Friday, March 26, 2010

The Doctors

Dr. Milton Douglas Quigless, Sr.          (select to see larger image)         Dr. Charles DeWitt Watts

How much difference can one person make? Dr. Milton Douglas Quigless defied the odds and the conventions of his time to make medical care available to African Americans in Edgecombe County.

In 1936, just out of medical school, he arrived in the small town of Tarboro with $7 in his pocket and a desire to care for people. The need was certainly there. Tarboro’s only hospital was restricted to whites. Local white doctors did not usually treat African Americans, and the town’s only black physician had died years earlier. 

Denied privileges at the hospital, Dr. Quigless set up an office in an abandoned fish market. He struggled to provide adequate care and perform surgery, not only in his meager office but also in patients’ homes. Many were tenant farmers with no electricity and poor sanitary conditions that bred typhoid, dysentery and tuberculosis. To give the best care possible, Quigless consulted with specialists around the state. And, as most country doctors did in the days before penicillin, he improvised and occasionally used folk medical treatments he’d learned.

But local prejudices and segregation laws continued to frustrate Quigless.

In 1947, with his life savings and a $37,000 loan, he purchased and converted his office building into a 25-bed clinic. “All the patients I’d been seeing out in the country, a lot of them died, you know, before I built the place here,” he recalled. “From the day I started, it was filled up.”

The Quigless Hospital developed an excellent reputation. During the 1950s, white patients began to come for treatment, too. Breaking tradition with most Southern hospitals of that time, Quigless provided one door and one waiting room for all patients, white and black.

In 1974, the hospital closed when Dr.

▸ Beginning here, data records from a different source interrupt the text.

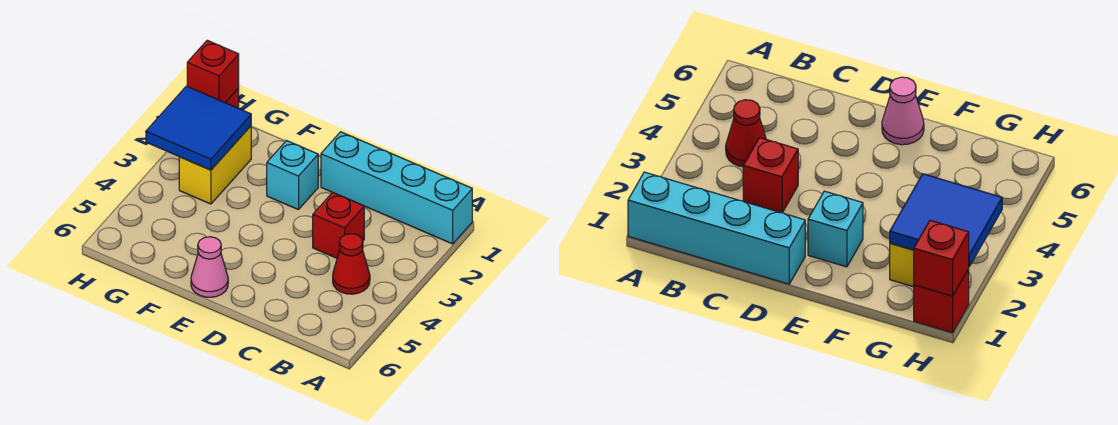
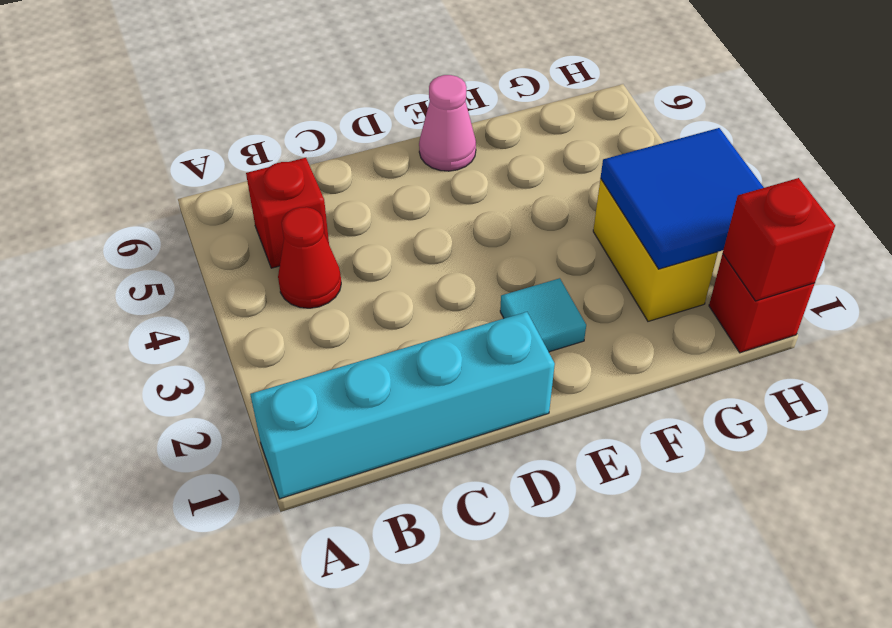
red 1x1 brick [313,192,364,258] -> red 1x1 brick moved to [246,158,329,268]
cyan 1x1 brick [267,141,318,210] -> cyan 1x1 tile [500,278,586,352]

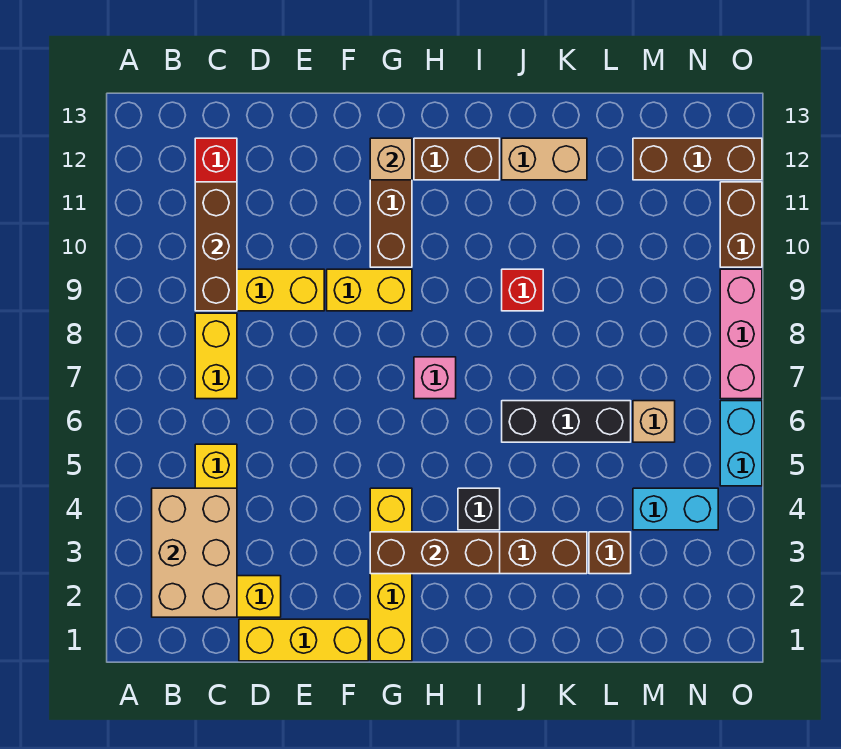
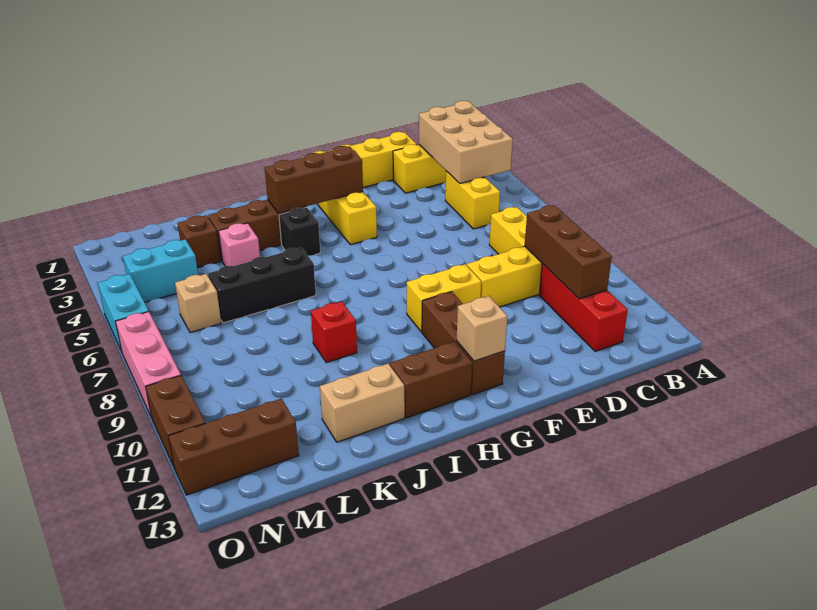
pink 1x1 brick [414,357,456,399] -> pink 1x1 brick moved to [219,223,260,266]

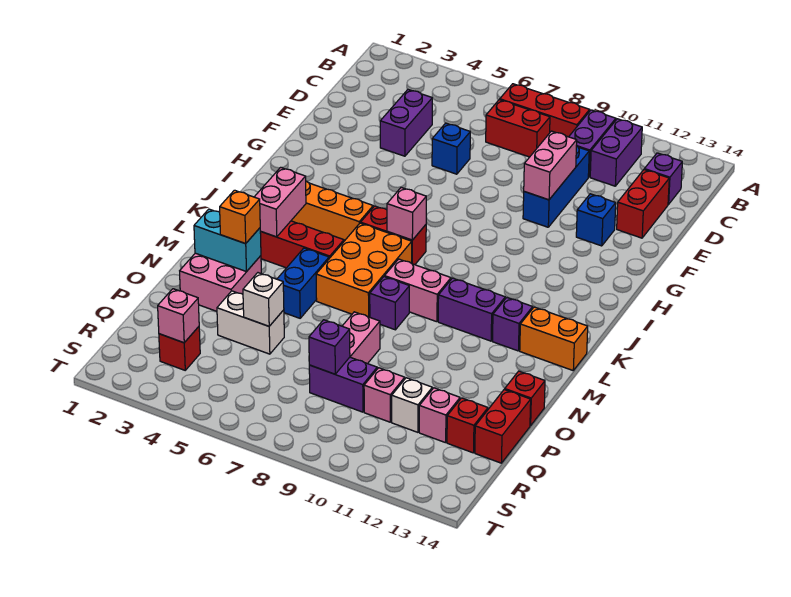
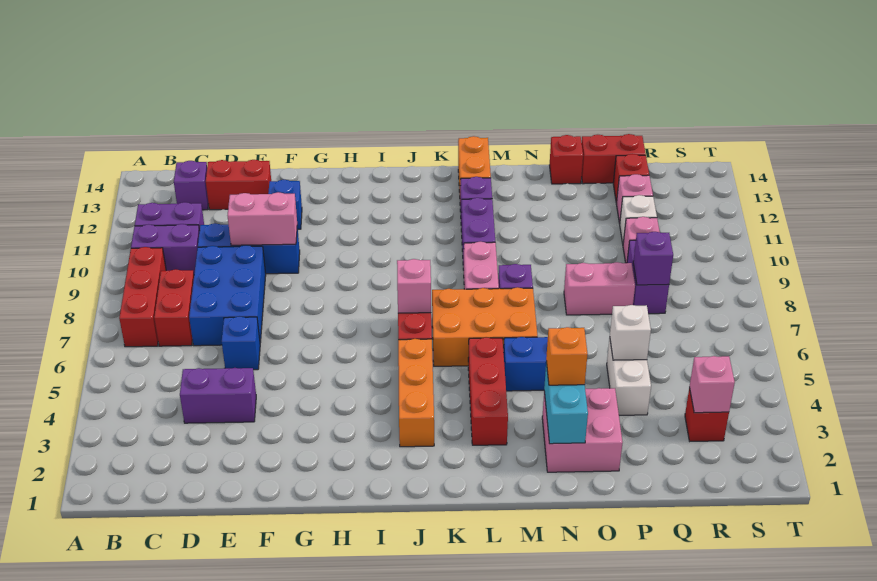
none -> blue 2x3 brick [189,245,266,346]
pink 1x2 brick [255,167,306,237] -> none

Quigless joined the staff of the new Edgecombe County General Hospital and moved his patients there. But he maintained an office in the old hospital until shortly before his death in 1997. Today his son, Dr. Milton Quigless, Jr., is a well-known surgeon in Raleigh, keeping the Quigless name very much a part of North Carolina health care.

Dr. Charles DeWitt Watts was born in 1917. He was an African-American physician, surgeon, and activist for the poor.

From Atlanta, Georgia, Charles DeWitt Watts received a degree in mathematics from Morehouse College in 1939. He received his medical degree from Howard University College of Medicine in 1943 and completed his surgical residency in 1949 at the former Freedman's Hospital, under the tutelage of Dr. Charles Drew, who was the department head. From 1948 to 1950, Dr. Watts served as instructor of surgery at Howard. Dr. Watts and his wife Constance Merrick Watts left Howard in 1950 and moved to her home town of Durham.

He set up a private practice and became the director of student health at North Carolina Central University. He later was vice president and medical director for North Carolina Mutual Life Insurance Co. In 1965, Dr. Watts became chief of surgery at the city's 150-bed Lincoln Hospital, one of the few American hospitals then that granted surgical privileges to black doctors. He also helped prepare the hospital's interns and residents for board certification. When Lincoln Hospital was slated to be closed in the 1970s, Dr. Watts led the effort to turn it into a community health center serving people regardless of their income.

In a 1986 Washington Post interview, Dr. Watts noted that in 1950, two-thirds of the certified black surgeons in the country had been trained at Howard and influenced by Dr. Drew, who pioneered blood collection and plasma processing. "He wanted black doctors to go out and establish themselves around the country," Watts said of Drew. "He succeeded far beyond his dream. We can point them out across the country this goes to California and back again. It was a trailblazing effort that really succeeded." In 1992, his daughter, Deborah Chase Watts Hill, died.

During his career, Dr. Watts also was on the surgical staff at Durham Regional Hospital and an adjunct clinical professor of surgery at Duke University Medical School. Dr. Watts was a member of Howard's Board of Trustees for 19 years, before retiring in 1993. He was then elected a trustee emeritus. In 2002, the Duke School of Medicine created the Charles Watts Travel Award, which funds student and faculty travel to study culturally specific medical issues.

North Carolina's First African American Surgeon Dr. Charles DeWitt Watts died on Jul. 12, 2004 in Durham, North Carolina addition to his wife survivors includes two other children, Winifred A. Watts Hemphill of Atlanta and Charles D. Watts Jr. of Durham; and nine grandchildren.